WORK ITEM: Your output must be the lines below from the line containing "assign wire_a = a;" to the line containing "20,1,$1+$1,$4,$5,$6,$7,0*", both lines included, reproduced exactly and without pictures.

++++ EXTRACTED MATERIAL ++++

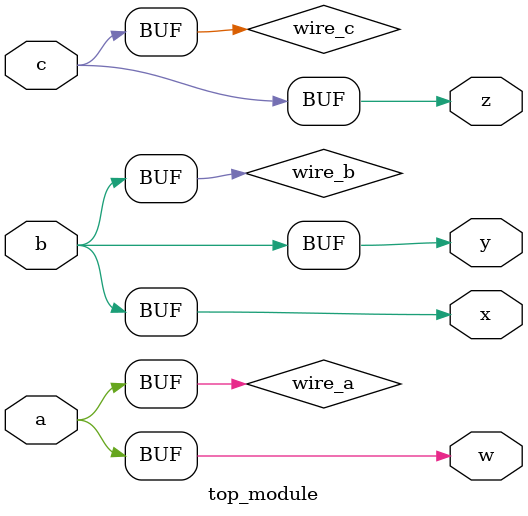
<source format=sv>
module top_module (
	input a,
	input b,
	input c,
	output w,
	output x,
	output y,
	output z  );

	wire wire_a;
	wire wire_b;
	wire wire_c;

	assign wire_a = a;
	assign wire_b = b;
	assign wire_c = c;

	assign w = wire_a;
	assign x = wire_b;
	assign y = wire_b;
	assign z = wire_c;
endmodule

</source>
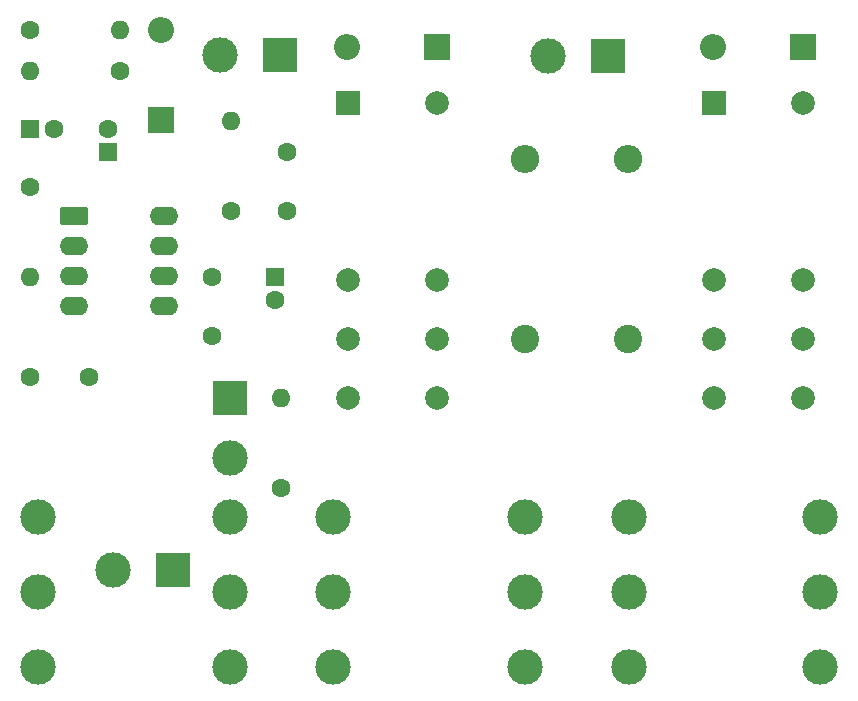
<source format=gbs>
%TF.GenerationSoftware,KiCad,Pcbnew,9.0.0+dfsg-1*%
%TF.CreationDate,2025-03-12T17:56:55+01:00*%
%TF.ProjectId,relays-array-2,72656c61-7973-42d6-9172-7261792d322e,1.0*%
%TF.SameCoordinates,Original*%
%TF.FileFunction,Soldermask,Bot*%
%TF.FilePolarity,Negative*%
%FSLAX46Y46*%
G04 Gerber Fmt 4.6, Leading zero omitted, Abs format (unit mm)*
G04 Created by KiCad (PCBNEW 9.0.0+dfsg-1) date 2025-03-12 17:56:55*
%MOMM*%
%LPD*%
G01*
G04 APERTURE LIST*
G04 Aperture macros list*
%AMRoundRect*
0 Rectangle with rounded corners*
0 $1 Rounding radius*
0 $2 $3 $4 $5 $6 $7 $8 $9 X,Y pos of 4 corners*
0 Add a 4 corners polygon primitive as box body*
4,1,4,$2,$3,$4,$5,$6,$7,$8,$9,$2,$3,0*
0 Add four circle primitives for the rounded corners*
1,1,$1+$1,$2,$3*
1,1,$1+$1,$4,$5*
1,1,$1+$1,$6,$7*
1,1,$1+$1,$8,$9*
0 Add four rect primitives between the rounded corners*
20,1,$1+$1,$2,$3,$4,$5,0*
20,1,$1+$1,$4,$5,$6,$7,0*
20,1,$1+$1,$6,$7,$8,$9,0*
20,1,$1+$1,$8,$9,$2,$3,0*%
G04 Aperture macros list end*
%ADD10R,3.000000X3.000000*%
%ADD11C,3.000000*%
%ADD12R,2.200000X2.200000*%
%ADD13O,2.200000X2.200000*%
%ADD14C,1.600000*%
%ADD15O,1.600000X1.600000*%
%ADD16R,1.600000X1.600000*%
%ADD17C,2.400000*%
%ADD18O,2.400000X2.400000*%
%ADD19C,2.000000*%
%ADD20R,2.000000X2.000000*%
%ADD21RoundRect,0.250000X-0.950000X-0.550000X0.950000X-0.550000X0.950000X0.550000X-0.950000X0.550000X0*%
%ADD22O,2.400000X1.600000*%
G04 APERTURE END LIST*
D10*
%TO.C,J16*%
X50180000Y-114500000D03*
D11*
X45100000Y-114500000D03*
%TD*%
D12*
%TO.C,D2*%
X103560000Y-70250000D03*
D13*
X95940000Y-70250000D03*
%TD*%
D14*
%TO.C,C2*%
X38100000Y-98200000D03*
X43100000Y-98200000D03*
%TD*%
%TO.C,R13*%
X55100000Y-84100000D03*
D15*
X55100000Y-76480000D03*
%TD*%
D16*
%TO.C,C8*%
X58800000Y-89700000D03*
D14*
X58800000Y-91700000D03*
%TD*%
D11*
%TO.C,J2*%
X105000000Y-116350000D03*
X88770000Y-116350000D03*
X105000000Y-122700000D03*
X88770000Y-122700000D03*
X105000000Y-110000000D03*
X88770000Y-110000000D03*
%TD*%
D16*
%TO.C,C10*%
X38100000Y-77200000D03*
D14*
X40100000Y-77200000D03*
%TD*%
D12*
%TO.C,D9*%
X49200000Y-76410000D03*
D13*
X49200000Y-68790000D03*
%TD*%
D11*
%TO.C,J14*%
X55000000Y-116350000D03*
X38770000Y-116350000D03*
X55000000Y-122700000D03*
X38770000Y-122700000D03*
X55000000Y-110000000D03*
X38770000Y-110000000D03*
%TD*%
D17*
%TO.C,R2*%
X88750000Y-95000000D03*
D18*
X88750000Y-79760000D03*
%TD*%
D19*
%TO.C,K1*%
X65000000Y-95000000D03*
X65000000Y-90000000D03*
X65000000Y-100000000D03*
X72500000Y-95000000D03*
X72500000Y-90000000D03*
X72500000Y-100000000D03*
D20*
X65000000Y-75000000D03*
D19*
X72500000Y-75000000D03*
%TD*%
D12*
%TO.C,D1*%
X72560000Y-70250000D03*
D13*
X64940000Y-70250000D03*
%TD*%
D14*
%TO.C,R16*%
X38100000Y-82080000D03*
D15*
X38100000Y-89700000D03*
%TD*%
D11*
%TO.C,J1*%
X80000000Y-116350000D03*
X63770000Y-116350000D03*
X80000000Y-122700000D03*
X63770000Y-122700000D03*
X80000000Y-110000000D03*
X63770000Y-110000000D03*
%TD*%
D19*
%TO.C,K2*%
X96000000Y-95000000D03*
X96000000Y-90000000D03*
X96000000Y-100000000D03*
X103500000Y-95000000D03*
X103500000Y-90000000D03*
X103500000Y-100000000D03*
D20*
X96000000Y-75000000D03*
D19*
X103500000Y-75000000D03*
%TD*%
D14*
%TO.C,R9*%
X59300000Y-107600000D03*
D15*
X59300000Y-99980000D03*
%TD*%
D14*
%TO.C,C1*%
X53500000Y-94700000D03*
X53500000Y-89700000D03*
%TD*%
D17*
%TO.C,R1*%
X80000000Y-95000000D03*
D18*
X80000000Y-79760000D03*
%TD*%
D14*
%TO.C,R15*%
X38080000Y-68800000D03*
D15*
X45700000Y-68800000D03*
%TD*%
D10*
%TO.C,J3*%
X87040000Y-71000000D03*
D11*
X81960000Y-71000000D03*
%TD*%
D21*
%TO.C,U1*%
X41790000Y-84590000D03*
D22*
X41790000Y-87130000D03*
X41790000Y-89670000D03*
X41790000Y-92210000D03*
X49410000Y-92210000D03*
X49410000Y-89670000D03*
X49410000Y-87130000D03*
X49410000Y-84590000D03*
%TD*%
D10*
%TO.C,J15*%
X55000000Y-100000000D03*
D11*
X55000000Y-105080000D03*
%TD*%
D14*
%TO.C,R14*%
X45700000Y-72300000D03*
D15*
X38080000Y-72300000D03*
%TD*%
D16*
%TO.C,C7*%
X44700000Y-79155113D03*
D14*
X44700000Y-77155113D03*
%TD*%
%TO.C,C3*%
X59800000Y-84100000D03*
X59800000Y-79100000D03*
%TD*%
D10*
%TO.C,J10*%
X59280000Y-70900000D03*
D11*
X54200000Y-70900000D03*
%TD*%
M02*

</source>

++++
++++ EXTRACTED MATERIAL ++++

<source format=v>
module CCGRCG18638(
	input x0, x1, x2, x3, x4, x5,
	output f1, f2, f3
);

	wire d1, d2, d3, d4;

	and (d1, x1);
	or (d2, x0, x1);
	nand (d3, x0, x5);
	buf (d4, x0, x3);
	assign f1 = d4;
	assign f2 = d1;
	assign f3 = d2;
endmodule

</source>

++++

SOLUTION TO THIS TASK:
	assign wire_a = a;
	assign wire_b = b;
	assign wire_c = c;

	assign w = wire_a;
	assign x = wire_b;
	assign y = wire_b;
	assign z = wire_c;
endmodule

</source>
<source format=gbs>
%TF.GenerationSoftware,KiCad,Pcbnew,9.0.0+dfsg-1*%
%TF.CreationDate,2025-03-12T17:56:55+01:00*%
%TF.ProjectId,relays-array-2,72656c61-7973-42d6-9172-7261792d322e,1.0*%
%TF.SameCoordinates,Original*%
%TF.FileFunction,Soldermask,Bot*%
%TF.FilePolarity,Negative*%
%FSLAX46Y46*%
G04 Gerber Fmt 4.6, Leading zero omitted, Abs format (unit mm)*
G04 Created by KiCad (PCBNEW 9.0.0+dfsg-1) date 2025-03-12 17:56:55*
%MOMM*%
%LPD*%
G01*
G04 APERTURE LIST*
G04 Aperture macros list*
%AMRoundRect*
0 Rectangle with rounded corners*
0 $1 Rounding radius*
0 $2 $3 $4 $5 $6 $7 $8 $9 X,Y pos of 4 corners*
0 Add a 4 corners polygon primitive as box body*
4,1,4,$2,$3,$4,$5,$6,$7,$8,$9,$2,$3,0*
0 Add four circle primitives for the rounded corners*
1,1,$1+$1,$2,$3*
1,1,$1+$1,$4,$5*
1,1,$1+$1,$6,$7*
1,1,$1+$1,$8,$9*
0 Add four rect primitives between the rounded corners*
20,1,$1+$1,$2,$3,$4,$5,0*
20,1,$1+$1,$4,$5,$6,$7,0*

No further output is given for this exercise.